● Requirement
Update the lines from the line with "genus: Galium" to the line with "genus: Solenopsis" by changing "common name" to "vernacular name" and leaving everything else the same. Return only those lines.

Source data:

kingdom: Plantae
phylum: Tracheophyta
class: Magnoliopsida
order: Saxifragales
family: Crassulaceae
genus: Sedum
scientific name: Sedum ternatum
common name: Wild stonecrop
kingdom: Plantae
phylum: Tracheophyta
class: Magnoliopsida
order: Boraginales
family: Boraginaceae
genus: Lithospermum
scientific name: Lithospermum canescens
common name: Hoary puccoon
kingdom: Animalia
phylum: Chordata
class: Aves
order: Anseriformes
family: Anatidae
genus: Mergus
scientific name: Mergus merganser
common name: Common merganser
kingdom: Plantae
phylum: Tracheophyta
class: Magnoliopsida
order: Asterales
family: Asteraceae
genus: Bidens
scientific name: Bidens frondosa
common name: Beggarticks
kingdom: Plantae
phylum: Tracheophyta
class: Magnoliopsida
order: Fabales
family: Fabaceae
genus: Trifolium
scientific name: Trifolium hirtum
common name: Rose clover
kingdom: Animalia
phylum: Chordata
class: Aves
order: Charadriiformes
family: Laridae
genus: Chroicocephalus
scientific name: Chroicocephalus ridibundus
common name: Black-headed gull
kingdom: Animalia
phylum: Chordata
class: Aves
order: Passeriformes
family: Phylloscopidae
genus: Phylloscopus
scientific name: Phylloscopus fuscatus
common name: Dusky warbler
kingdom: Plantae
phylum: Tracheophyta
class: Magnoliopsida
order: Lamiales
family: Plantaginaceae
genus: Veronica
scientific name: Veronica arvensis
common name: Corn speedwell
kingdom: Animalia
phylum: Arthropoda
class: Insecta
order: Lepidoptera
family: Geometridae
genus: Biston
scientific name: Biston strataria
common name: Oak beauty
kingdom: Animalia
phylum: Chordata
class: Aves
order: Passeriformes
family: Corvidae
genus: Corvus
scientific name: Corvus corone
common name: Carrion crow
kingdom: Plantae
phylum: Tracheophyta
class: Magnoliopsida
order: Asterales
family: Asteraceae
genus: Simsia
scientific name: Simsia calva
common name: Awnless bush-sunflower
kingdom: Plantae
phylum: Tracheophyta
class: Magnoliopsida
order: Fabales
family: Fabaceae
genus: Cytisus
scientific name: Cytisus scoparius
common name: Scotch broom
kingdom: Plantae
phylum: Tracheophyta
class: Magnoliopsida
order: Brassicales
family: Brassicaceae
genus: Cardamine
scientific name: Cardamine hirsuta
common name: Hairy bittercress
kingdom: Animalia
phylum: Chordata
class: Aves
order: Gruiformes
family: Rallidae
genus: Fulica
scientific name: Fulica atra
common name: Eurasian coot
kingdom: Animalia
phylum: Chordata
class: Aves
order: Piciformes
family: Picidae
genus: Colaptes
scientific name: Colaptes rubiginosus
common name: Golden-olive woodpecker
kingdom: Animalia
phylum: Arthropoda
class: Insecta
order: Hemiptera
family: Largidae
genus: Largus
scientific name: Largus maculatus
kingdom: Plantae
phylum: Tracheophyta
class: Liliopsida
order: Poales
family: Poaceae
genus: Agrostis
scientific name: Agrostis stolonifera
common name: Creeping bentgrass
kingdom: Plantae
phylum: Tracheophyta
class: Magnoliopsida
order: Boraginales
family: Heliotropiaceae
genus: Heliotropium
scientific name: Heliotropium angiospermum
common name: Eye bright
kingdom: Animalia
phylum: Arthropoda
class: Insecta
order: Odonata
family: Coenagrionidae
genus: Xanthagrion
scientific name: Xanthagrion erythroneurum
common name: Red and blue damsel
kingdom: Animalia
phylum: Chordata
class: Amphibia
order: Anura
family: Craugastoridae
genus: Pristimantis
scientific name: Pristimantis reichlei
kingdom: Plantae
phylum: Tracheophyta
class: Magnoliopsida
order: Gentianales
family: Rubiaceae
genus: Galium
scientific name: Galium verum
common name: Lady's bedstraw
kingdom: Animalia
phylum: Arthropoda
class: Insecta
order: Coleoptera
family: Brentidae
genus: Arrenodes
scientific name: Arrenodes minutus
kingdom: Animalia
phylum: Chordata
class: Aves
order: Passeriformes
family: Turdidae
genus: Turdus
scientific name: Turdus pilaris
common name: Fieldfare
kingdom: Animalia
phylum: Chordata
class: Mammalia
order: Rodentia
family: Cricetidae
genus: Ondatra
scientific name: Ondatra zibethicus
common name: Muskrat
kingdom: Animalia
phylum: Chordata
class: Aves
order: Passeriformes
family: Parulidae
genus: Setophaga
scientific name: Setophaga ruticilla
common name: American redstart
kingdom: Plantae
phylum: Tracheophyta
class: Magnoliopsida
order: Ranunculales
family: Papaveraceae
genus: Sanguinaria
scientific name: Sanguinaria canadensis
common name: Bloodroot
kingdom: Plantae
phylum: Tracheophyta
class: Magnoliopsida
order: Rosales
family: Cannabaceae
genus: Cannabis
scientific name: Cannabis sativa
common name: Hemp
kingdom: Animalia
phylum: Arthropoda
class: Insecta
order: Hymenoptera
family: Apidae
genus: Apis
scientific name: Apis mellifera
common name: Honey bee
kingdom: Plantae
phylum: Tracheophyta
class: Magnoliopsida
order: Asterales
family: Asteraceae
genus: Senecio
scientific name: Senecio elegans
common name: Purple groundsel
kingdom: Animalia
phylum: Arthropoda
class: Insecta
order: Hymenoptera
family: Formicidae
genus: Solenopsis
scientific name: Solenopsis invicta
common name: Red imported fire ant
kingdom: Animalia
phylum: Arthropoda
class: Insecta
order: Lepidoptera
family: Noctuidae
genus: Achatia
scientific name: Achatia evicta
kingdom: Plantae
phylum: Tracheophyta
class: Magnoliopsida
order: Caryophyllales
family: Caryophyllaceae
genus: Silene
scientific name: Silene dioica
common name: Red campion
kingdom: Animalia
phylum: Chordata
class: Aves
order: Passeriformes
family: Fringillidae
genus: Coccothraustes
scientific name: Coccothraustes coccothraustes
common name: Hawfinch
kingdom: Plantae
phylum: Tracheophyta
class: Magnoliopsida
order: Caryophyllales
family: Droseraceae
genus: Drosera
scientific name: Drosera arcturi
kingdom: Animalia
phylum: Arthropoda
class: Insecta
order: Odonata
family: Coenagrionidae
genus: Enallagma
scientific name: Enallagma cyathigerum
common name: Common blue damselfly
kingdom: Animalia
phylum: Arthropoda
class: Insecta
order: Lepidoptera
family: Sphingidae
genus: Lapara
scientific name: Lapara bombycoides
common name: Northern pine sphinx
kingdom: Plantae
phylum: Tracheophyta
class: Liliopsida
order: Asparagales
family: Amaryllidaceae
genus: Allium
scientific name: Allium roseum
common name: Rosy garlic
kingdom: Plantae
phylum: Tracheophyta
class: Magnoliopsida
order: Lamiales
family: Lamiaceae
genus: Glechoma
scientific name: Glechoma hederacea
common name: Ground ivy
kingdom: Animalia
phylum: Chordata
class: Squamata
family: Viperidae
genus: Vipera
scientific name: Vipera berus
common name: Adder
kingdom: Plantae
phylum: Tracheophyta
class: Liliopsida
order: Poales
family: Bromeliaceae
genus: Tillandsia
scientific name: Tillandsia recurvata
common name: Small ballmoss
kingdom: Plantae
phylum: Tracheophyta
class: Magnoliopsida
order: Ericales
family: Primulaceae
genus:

● Complete response
genus: Galium
scientific name: Galium verum
vernacular name: Lady's bedstraw
kingdom: Animalia
phylum: Arthropoda
class: Insecta
order: Coleoptera
family: Brentidae
genus: Arrenodes
scientific name: Arrenodes minutus
kingdom: Animalia
phylum: Chordata
class: Aves
order: Passeriformes
family: Turdidae
genus: Turdus
scientific name: Turdus pilaris
vernacular name: Fieldfare
kingdom: Animalia
phylum: Chordata
class: Mammalia
order: Rodentia
family: Cricetidae
genus: Ondatra
scientific name: Ondatra zibethicus
vernacular name: Muskrat
kingdom: Animalia
phylum: Chordata
class: Aves
order: Passeriformes
family: Parulidae
genus: Setophaga
scientific name: Setophaga ruticilla
vernacular name: American redstart
kingdom: Plantae
phylum: Tracheophyta
class: Magnoliopsida
order: Ranunculales
family: Papaveraceae
genus: Sanguinaria
scientific name: Sanguinaria canadensis
vernacular name: Bloodroot
kingdom: Plantae
phylum: Tracheophyta
class: Magnoliopsida
order: Rosales
family: Cannabaceae
genus: Cannabis
scientific name: Cannabis sativa
vernacular name: Hemp
kingdom: Animalia
phylum: Arthropoda
class: Insecta
order: Hymenoptera
family: Apidae
genus: Apis
scientific name: Apis mellifera
vernacular name: Honey bee
kingdom: Plantae
phylum: Tracheophyta
class: Magnoliopsida
order: Asterales
family: Asteraceae
genus: Senecio
scientific name: Senecio elegans
vernacular name: Purple groundsel
kingdom: Animalia
phylum: Arthropoda
class: Insecta
order: Hymenoptera
family: Formicidae
genus: Solenopsis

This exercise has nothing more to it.